(Data listing)
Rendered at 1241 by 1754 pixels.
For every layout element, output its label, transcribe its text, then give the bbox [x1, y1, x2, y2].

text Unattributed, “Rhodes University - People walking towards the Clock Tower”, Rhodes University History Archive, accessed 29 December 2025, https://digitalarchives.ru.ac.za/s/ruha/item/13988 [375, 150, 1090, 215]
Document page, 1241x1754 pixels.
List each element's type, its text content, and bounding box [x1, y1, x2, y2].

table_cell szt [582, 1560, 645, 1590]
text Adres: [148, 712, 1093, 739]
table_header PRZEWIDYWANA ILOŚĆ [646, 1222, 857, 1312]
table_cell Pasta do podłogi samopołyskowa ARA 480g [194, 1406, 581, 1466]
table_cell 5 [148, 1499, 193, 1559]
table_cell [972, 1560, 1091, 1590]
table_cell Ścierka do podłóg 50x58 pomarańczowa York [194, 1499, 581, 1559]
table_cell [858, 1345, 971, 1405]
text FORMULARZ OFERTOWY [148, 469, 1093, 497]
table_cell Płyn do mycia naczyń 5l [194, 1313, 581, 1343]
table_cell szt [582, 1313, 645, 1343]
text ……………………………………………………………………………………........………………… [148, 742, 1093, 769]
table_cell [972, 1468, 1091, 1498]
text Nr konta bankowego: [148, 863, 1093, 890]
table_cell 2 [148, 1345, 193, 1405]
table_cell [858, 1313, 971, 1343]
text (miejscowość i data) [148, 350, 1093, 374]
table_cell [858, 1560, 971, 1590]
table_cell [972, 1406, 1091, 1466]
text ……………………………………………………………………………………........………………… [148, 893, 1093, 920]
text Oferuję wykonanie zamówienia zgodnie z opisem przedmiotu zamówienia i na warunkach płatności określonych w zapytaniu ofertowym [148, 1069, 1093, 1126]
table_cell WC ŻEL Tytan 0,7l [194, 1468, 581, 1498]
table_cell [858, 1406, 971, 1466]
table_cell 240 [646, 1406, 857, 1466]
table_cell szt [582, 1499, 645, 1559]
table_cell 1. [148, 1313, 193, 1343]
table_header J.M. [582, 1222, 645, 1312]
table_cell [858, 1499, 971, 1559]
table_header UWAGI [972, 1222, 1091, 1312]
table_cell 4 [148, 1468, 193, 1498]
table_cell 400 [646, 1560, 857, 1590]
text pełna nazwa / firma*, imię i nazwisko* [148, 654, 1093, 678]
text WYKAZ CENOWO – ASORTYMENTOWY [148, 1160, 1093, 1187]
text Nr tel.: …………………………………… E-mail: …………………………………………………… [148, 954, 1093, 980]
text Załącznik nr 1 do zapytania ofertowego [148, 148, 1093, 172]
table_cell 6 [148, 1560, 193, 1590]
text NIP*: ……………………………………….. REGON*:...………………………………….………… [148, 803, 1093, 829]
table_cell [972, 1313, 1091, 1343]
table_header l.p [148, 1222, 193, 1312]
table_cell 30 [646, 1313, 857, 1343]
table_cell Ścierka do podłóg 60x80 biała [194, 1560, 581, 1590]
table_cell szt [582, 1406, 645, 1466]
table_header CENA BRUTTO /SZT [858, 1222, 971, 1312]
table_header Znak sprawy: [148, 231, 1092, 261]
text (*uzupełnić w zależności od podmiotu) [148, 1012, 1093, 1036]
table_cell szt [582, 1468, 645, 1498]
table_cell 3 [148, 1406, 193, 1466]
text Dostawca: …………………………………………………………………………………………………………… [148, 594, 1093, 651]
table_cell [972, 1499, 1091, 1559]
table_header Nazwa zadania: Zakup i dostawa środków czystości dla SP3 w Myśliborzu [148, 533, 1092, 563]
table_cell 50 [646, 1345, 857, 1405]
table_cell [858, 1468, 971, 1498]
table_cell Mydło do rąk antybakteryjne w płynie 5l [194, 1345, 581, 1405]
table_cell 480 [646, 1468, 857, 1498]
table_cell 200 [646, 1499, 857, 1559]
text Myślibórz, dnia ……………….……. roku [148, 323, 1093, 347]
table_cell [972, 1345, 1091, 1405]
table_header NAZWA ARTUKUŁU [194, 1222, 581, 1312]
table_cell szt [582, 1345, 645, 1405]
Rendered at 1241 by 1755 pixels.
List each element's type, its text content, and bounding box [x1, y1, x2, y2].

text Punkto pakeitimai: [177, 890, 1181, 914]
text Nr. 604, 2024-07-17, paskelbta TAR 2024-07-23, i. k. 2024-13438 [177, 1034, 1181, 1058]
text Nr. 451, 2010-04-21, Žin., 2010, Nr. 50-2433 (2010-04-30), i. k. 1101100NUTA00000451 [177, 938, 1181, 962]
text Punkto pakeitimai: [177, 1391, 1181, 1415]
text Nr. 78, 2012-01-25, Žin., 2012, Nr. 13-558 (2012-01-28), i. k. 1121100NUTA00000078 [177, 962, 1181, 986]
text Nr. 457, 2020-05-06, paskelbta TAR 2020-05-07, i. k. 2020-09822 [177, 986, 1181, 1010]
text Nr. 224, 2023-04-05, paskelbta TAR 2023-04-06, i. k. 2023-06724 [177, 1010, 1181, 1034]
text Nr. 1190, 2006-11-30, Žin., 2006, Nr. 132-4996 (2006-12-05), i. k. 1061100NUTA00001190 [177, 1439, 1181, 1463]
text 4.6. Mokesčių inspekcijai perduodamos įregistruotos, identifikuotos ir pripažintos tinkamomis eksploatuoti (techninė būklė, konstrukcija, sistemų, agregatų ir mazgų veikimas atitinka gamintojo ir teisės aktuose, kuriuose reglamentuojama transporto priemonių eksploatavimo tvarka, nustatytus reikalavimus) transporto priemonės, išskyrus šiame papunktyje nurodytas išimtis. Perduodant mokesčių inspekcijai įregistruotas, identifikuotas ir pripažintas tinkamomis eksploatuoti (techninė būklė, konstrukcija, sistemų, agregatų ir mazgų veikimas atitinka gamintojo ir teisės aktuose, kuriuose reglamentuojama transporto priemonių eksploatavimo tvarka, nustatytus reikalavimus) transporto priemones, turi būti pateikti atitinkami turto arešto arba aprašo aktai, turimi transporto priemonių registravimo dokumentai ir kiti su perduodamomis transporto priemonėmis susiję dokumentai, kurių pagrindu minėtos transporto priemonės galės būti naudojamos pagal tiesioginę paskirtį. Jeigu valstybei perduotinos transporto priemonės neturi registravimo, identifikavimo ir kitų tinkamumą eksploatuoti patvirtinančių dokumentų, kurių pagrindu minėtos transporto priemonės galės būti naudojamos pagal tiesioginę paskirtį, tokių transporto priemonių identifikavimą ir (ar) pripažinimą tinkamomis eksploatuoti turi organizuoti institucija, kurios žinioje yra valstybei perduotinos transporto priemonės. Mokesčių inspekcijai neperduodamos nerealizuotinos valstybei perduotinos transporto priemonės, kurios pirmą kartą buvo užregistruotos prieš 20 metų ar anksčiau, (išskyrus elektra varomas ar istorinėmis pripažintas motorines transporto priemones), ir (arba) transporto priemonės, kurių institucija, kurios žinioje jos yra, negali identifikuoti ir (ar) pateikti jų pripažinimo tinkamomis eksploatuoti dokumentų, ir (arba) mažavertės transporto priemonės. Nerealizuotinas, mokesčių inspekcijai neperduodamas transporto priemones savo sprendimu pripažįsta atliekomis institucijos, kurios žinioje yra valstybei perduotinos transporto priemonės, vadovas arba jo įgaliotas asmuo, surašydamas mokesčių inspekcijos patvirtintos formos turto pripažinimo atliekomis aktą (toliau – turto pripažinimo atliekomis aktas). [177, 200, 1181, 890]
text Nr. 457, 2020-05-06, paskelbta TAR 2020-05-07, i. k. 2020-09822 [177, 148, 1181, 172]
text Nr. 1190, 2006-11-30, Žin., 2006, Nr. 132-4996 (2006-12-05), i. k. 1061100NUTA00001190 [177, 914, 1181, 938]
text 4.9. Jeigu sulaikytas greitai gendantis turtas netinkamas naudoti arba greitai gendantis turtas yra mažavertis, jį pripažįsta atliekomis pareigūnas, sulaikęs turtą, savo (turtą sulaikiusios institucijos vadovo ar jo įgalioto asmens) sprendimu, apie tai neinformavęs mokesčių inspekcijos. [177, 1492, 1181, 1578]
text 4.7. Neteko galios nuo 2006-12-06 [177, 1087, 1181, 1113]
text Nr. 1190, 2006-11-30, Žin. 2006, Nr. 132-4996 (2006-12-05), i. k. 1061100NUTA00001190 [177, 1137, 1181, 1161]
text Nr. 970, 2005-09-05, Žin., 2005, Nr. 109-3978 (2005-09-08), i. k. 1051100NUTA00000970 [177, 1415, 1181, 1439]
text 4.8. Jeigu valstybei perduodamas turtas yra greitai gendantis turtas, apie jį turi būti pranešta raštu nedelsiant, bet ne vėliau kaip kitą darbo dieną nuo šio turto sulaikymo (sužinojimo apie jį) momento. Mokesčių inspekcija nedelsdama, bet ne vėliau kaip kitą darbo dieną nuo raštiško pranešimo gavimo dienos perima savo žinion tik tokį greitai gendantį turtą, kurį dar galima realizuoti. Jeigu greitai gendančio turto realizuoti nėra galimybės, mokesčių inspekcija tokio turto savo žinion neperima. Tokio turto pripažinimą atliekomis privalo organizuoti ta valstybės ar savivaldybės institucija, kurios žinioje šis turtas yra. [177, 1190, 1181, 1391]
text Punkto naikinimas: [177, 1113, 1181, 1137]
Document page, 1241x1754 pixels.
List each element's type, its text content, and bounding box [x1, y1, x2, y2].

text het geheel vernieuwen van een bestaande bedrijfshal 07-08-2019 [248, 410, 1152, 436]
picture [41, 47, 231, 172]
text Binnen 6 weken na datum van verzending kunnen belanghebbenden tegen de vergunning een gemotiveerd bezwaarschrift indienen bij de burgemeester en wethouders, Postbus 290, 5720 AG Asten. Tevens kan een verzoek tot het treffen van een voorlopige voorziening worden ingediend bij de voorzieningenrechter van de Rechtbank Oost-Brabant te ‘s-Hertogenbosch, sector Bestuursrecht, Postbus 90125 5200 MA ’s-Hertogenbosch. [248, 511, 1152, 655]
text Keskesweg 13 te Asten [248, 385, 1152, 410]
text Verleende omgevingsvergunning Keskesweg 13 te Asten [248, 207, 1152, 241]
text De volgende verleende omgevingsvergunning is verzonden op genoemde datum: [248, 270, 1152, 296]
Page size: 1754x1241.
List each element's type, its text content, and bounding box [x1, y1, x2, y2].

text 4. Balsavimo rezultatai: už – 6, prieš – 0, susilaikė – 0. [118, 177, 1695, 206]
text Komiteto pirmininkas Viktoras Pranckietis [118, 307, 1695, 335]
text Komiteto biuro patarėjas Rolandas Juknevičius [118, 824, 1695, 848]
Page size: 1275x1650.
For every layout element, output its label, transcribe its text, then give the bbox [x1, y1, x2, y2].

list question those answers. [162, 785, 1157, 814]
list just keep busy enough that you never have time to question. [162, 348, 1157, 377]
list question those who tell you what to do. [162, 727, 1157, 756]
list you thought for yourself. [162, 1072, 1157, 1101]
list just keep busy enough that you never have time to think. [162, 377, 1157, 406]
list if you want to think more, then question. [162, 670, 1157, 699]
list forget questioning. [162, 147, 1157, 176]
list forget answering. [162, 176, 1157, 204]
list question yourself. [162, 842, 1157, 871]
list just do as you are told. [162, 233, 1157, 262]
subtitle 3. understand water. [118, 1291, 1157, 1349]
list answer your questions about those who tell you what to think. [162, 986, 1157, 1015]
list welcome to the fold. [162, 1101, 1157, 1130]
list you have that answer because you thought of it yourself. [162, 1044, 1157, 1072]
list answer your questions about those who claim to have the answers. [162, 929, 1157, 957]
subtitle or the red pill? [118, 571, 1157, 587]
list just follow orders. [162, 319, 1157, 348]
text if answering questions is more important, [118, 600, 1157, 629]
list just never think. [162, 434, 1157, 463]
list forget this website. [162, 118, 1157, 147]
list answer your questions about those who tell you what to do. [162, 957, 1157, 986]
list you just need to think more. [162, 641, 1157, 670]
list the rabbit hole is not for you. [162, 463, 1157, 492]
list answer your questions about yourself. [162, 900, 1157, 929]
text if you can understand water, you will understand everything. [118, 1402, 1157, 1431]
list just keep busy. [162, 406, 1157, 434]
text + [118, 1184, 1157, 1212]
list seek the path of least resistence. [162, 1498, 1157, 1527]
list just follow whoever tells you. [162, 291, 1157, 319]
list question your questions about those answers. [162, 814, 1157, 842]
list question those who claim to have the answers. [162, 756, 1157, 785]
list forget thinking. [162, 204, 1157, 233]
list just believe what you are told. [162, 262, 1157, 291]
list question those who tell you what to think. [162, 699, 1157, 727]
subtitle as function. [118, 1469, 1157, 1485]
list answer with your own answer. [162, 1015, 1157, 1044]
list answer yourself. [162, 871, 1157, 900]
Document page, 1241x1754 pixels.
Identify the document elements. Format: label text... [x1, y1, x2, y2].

OBJECTIVE:
Put the lines from the line containing "table_cell szt [582, 1560, 645, 1590]" through the line containing "table_cell [858, 1345, 971, 1405]" into a Markdown table with the columns "No." and "Line", numbering each row and omitting blank lines.

FINAL RESULT:
| No. | Line |
|---|---|
| 1 | table_cell szt [582, 1560, 645, 1590] |
| 2 | text Adres: [148, 712, 1093, 739] |
| 3 | table_header PRZEWIDYWANA ILOŚĆ [646, 1222, 857, 1312] |
| 4 | table_cell Pasta do podłogi samopołyskowa ARA 480g [194, 1406, 581, 1466] |
| 5 | table_cell 5 [148, 1499, 193, 1559] |
| 6 | table_cell [972, 1560, 1091, 1590] |
| 7 | table_cell Ścierka do podłóg 50x58 pomarańczowa York [194, 1499, 581, 1559] |
| 8 | table_cell [858, 1345, 971, 1405] |